There is valid sympathy for his position that gestures such as taking a knee should not be mandated. Teams as a matter of course, however, enforce rules on their members that would be considered an infringement on the rights of an individual. Curfews. Uniform codes. Standing at attention to national anthems. Compulsory extra curricula activities. Bonding. Hazing. Team songs. Team work.
As shallow as de Kock’s motivations were there are others who come out of this worse.
Shame on those who rushed to condemn him as racist. Not everything that looks like a duck is duck.
Shame too on the chaotic Cricket South African officials who have had years to establish an approach on this but changed their mind after one match of the tournament.
De Kock’s refusal to explain in the immediate aftermath encouraged the worst sort of conjecture, assumptions were made that his lack of action was a rejection of the position that black lives matter and that racism is an issue to be confronted and constantly countered.
Fresh from challenging the universe the weekend before, my colleague Gideon Haigh says in the current Cricket Et Cetera episode that if any good has come from the sorry incident it is that there has been further debate and engagement with the notion of taking a knee amid concerns that a gesture can quickly become hollow.
In essence, however, this was about the hamfisted way in which South African cricket goes about its business.
In his rambling but convincing statement, de Kock returns repeatedly to the way the issue was handled.
“Maybe some people don’t understand that we were just hit with this on Tuesday morning, on our way to the game … I felt like my rights were taken away when I was told what we had to do in the way that we were told”. After an emergency meeting with the board he has changed his stance but says “I wish this had happened sooner, because what happened on match day could have been avoided … We were previously told we had the choice to do what we felt we wanted to do … I won’t lie, I was shocked that we were told on the way to an important match that there was an instruction that we had to follow, with a perceived ‘or else’. I don’t think I was the only one.”
De Kock rejected the need to prove his virtue via signal. “I didn’t understand why I had to prove it with a gesture ... When you are told what to do, with no discussion, I felt like it takes away the meaning.”

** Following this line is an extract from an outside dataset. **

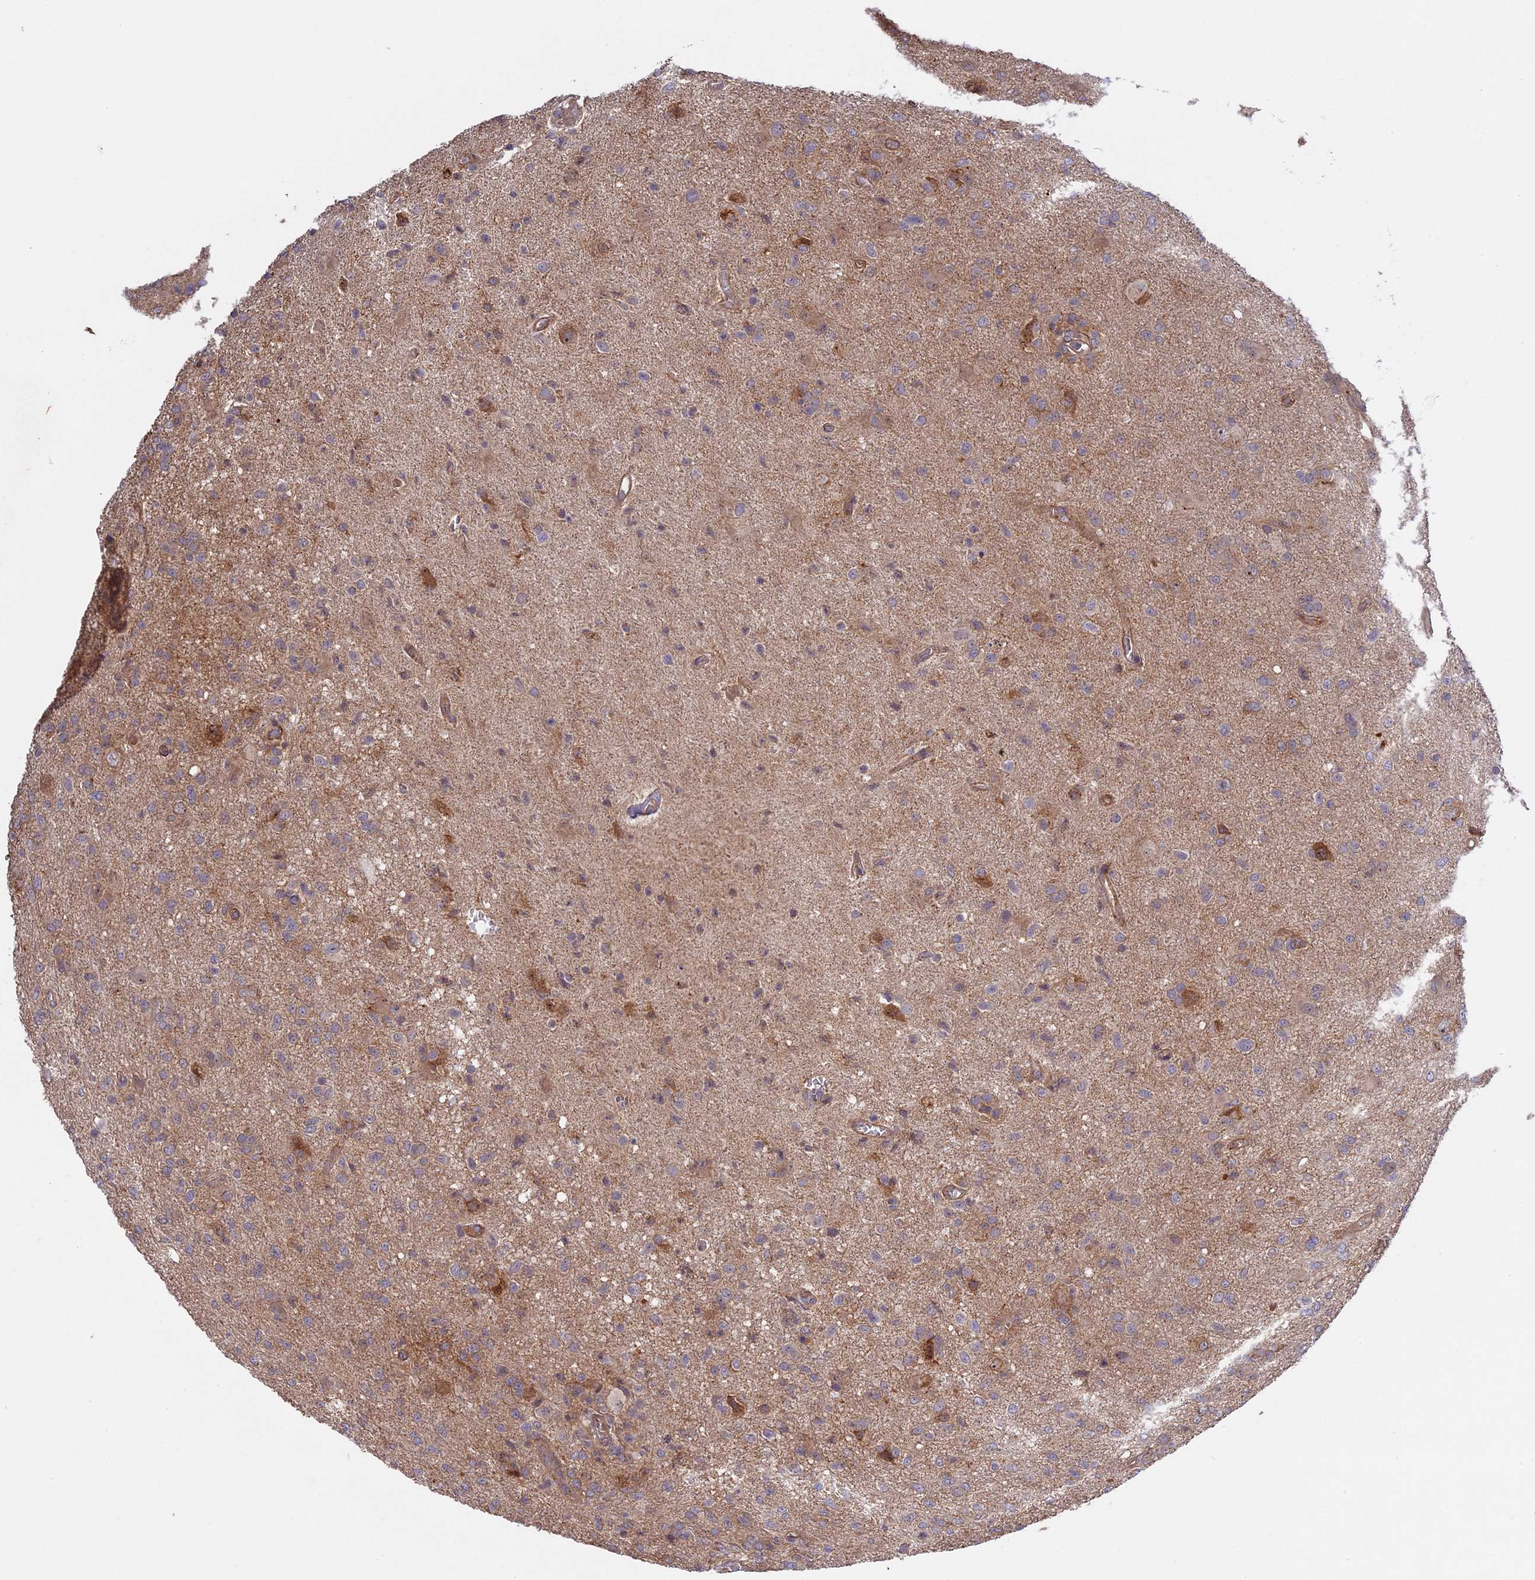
{"staining": {"intensity": "negative", "quantity": "none", "location": "none"}, "tissue": "glioma", "cell_type": "Tumor cells", "image_type": "cancer", "snomed": [{"axis": "morphology", "description": "Glioma, malignant, High grade"}, {"axis": "topography", "description": "Brain"}], "caption": "High magnification brightfield microscopy of malignant high-grade glioma stained with DAB (3,3'-diaminobenzidine) (brown) and counterstained with hematoxylin (blue): tumor cells show no significant expression.", "gene": "FERMT1", "patient": {"sex": "female", "age": 57}}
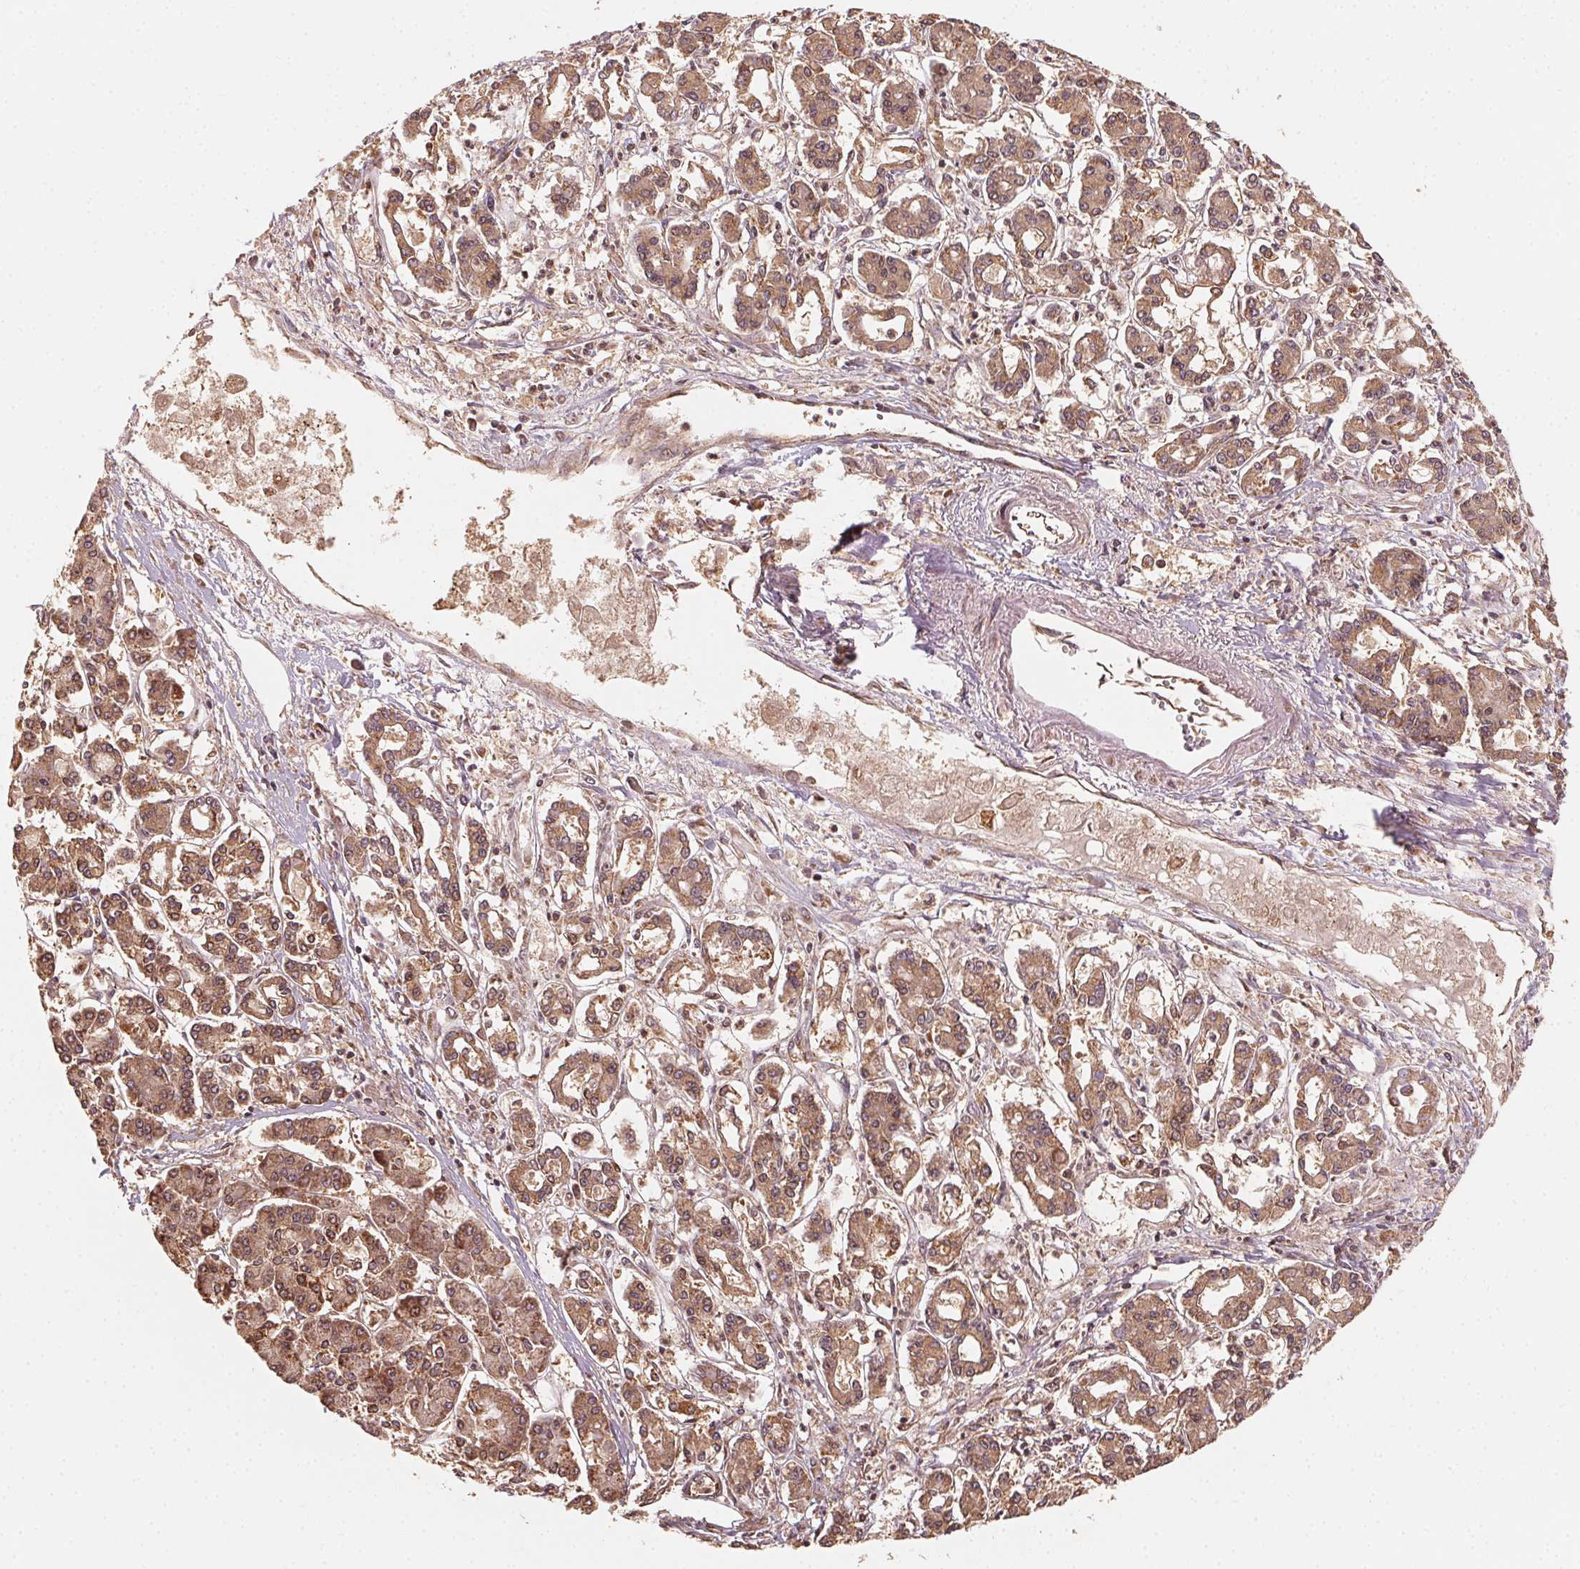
{"staining": {"intensity": "moderate", "quantity": ">75%", "location": "cytoplasmic/membranous"}, "tissue": "pancreatic cancer", "cell_type": "Tumor cells", "image_type": "cancer", "snomed": [{"axis": "morphology", "description": "Adenocarcinoma, NOS"}, {"axis": "topography", "description": "Pancreas"}], "caption": "Protein expression by immunohistochemistry displays moderate cytoplasmic/membranous positivity in about >75% of tumor cells in pancreatic cancer.", "gene": "WBP2", "patient": {"sex": "male", "age": 85}}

De Kock, however, also did not understand what he was signalling by not taking the knee.
Nothing could be more South African than this spectacular implosion on a stage so large. The cricketer complained that “there always seems to be a drama when we go to World Cups. That isn’t fair.”
It is fairly apparent this is a reference to events in New Zealand on the eve of the 2015 World Cup semi-final against the home side. In his autobiography AB de Villiers, who was captain at the time, writes about a meeting at 5.30pm on match eve where the team was told the in form Kyle Abbott would be replaced by Vernon Philander who had recently been passed fit.
De Villiers was outraged “we had been assured the Cricket South Africa was the only national sporting governing body … that had declined to set a target for the number of coloured players … it depressed me even to think of my teammates in these outdated racial terms …”
As events in 2021 prove, it was presumptuous as it was inappropriate in 2015, for anyone in de Villiers or de Kock’s position to think race is an issue the world has moved on from.
Australian cricketers decided as a group that they would all take a knee before the World Cup games.